* _USING THE INFORMATION_
- A) According to the Bosanquet biography, in what year was he knighted?
- B) Duplicate the passage of the Bosanquet biography starting with "Sir Frederick Albert" and going on through "Court after the Recorder of London.".

* _PROVIDED TEXT_

──────────

Sir Frederick Albert Bosanquet, KC, JP (8 February 1837 – 2 November 1923) was a British judge who was Common Serjeant of London, the second most senior permanent judge of the Central Criminal Court after the Recorder of London.

==Biography==
Frederick 'Bosey' Bosanquet was one of ten surviving children born to Samuel Richard Bosanquet, DL, JP (1800–1882), of Dingestow Court, Monmouthshire, the grandson of Samuel Bosanquet (1744–1806), Governor of the Bank of England from 1791 to 1793. The family were of Huguenot origin, the Bosanquets having fled to England from Lunel, Montpellier in France in 1685 following the revocation of the Edict of Nantes. His mother was Emily Courthope (died 1869).

Bosanquet was educated at Windlesham House, Eton and King's College, Cambridge, of which he was formerly a Fellow (BA 1860, MA 1863), and was called to the Bar at the Inner Temple in 1863. With George N. Darby he co-authored A Practical Treatise on the Statutes of Limitations in England and Ireland, his only published work, written in 1867.

He was appointed a QC in 1882, and elected a Bencher in 1889. He was a Magistrate for Monmouthshire and Sussex, and was Chairman of the East Sussex Quarter Sessions.

He was the Recorder for Worcester from 1879 to 1891, and Recorder for Wolverhampton in 1891 and 1900. In March 1900 he was appointed Common Serjeant of London, an ancient office first recorded in 1291 with the appointment of Thomas Juvenal, and the second most senior judicial position at the Old Bailey after the Recorder of London. Bosanquet was the Chairman of the Incorporated Council of Law Reporting from 1907 to 1919.

As a barrister, Bosanquet was based in chambers at 3 Paper Buildings, Temple from 1892. He was knighted in 1907.

On his retirement as Common Serjeant in November 1919 he was succeeded by Henry Fielding Dickens KC.

==Personal life==
On 22 August 1871 Bosanquet married Albinia Mary Curtis-Hayward, the daughter of John Curtis-Hayward, and with whom he had four children. After her death, he married on 12 August 1885 Philippa Frances, the daughter of William Bence-Jones, with whom he had a son, and other children.

His son from his second marriage, Captain William Sidney Bence Bosanquet DSO (1893–1966), of the Coldstream Guards, married Esther Cleveland, the daughter of Grover Cleveland, a former President of the United States, on 14 March 1918 in Westminster Abbey. One of their two children was the philosopher Philippa Foot.

──────────

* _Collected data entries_
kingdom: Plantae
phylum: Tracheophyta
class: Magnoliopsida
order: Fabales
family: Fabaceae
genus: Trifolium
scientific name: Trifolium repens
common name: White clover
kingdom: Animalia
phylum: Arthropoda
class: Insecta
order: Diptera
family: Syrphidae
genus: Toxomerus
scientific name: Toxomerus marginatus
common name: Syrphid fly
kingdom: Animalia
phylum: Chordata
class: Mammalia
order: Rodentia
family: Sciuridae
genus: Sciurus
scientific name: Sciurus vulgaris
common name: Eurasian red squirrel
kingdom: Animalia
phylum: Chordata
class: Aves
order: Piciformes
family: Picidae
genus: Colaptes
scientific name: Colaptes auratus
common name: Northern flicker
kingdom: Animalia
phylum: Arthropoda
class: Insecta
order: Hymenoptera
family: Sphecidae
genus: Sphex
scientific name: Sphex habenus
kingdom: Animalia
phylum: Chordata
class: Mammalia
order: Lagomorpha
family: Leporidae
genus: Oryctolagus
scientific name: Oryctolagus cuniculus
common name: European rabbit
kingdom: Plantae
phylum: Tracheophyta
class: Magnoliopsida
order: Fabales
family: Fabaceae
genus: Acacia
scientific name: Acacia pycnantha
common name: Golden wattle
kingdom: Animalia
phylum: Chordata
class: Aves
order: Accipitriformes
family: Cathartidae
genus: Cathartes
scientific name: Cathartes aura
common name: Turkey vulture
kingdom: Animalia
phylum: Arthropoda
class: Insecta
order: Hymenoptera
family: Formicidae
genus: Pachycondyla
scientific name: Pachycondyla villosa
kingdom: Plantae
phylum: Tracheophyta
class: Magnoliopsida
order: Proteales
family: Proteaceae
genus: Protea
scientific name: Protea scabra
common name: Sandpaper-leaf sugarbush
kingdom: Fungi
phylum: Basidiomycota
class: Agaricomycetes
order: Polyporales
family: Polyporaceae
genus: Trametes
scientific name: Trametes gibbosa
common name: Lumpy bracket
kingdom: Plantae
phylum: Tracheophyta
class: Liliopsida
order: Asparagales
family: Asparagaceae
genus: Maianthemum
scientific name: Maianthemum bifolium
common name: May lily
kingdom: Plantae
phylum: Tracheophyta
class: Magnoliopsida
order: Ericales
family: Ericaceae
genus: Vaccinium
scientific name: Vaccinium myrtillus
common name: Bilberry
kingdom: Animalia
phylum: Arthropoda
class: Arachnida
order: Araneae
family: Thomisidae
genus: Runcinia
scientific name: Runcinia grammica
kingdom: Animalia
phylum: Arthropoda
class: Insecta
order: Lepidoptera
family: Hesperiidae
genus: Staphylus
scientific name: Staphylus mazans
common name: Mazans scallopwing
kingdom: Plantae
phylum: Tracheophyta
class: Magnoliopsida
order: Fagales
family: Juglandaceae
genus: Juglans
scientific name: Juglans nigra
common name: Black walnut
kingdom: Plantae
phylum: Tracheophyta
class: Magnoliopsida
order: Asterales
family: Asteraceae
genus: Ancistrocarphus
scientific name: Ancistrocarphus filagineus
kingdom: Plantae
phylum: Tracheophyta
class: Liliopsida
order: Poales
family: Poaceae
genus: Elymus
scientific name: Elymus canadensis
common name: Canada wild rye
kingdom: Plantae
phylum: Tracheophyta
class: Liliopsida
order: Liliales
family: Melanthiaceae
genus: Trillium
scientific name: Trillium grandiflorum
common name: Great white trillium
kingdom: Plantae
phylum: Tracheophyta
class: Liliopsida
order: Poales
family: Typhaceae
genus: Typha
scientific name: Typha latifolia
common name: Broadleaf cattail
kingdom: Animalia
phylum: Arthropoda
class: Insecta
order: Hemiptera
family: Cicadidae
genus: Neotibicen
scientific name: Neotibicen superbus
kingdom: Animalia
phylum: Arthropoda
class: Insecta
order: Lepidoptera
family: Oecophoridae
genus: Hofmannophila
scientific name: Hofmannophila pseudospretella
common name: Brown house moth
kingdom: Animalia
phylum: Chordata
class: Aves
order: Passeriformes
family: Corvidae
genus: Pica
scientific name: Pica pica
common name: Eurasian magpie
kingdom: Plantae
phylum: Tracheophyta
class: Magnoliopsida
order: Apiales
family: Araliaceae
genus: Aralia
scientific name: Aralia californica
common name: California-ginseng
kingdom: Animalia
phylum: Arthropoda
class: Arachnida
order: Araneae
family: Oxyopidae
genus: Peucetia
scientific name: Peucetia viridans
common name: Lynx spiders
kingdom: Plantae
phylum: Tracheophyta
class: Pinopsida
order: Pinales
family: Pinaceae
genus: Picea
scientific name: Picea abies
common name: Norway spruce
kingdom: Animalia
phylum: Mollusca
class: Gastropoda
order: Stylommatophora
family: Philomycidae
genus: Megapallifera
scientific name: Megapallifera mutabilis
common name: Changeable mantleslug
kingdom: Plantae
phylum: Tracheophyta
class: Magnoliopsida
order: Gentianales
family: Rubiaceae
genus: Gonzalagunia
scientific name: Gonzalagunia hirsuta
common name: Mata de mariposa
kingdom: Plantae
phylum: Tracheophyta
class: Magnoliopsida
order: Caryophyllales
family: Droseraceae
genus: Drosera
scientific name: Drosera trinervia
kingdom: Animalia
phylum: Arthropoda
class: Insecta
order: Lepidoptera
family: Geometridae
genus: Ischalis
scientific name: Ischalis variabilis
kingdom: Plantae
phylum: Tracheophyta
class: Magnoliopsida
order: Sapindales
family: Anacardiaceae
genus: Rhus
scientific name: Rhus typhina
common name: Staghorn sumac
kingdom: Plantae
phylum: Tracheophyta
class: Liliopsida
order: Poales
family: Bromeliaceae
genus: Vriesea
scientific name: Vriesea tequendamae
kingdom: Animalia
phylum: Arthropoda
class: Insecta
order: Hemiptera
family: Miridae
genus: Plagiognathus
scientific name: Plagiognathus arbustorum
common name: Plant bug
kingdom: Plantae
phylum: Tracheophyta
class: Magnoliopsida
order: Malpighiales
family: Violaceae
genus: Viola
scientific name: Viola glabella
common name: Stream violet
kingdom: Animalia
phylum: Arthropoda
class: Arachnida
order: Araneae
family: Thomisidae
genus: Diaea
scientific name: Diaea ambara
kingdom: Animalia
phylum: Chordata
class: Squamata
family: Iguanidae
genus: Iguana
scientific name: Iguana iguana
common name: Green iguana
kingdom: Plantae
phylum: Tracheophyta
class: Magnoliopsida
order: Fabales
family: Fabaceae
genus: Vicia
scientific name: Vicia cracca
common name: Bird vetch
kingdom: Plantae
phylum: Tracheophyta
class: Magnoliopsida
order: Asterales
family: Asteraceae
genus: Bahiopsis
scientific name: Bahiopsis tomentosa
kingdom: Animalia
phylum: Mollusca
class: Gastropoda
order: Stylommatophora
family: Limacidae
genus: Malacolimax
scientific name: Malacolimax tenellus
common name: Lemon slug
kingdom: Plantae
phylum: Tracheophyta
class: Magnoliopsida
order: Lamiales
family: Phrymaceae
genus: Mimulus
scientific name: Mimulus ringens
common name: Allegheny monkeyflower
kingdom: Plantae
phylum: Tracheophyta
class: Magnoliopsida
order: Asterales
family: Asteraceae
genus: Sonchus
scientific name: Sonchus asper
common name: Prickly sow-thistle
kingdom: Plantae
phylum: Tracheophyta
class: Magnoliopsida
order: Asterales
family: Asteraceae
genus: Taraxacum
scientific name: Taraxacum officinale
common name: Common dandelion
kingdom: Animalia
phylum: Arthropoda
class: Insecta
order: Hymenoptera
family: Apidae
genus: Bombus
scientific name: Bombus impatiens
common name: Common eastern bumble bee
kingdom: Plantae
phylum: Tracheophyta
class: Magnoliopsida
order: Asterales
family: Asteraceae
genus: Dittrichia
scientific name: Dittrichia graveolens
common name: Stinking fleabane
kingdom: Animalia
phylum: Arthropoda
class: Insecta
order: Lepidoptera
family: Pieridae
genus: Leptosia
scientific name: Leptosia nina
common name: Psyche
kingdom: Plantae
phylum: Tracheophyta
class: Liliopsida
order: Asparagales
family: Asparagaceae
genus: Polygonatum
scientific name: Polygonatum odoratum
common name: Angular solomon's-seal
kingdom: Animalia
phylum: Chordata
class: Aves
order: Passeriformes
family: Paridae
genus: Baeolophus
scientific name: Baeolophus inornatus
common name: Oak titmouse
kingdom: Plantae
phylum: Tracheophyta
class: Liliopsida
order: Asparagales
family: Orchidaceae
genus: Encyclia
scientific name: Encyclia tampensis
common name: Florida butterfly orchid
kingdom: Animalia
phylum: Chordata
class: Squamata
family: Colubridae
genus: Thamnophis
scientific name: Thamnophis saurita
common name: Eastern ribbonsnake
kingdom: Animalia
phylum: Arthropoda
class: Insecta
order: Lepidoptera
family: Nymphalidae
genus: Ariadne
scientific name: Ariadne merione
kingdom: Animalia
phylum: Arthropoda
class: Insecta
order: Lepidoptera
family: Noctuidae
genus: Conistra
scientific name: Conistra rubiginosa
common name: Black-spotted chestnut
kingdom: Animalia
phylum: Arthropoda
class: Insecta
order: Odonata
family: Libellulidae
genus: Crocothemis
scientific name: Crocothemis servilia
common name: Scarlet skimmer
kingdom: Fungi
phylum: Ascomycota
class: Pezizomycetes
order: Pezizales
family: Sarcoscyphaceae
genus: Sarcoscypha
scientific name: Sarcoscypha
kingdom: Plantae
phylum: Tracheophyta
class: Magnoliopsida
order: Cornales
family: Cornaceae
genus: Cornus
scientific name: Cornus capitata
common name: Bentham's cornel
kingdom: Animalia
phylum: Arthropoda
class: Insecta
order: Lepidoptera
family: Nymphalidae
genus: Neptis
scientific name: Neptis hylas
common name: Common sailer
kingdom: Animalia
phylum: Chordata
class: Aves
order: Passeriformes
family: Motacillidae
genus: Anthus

──────────

* _PER-TASK ANSWERS_
- A) 1907

- B)
Sir Frederick Albert Bosanquet, KC, JP (8 February 1837 – 2 November 1923) was a British judge who was Common Serjeant of London, the second most senior permanent judge of the Central Criminal Court after the Recorder of London.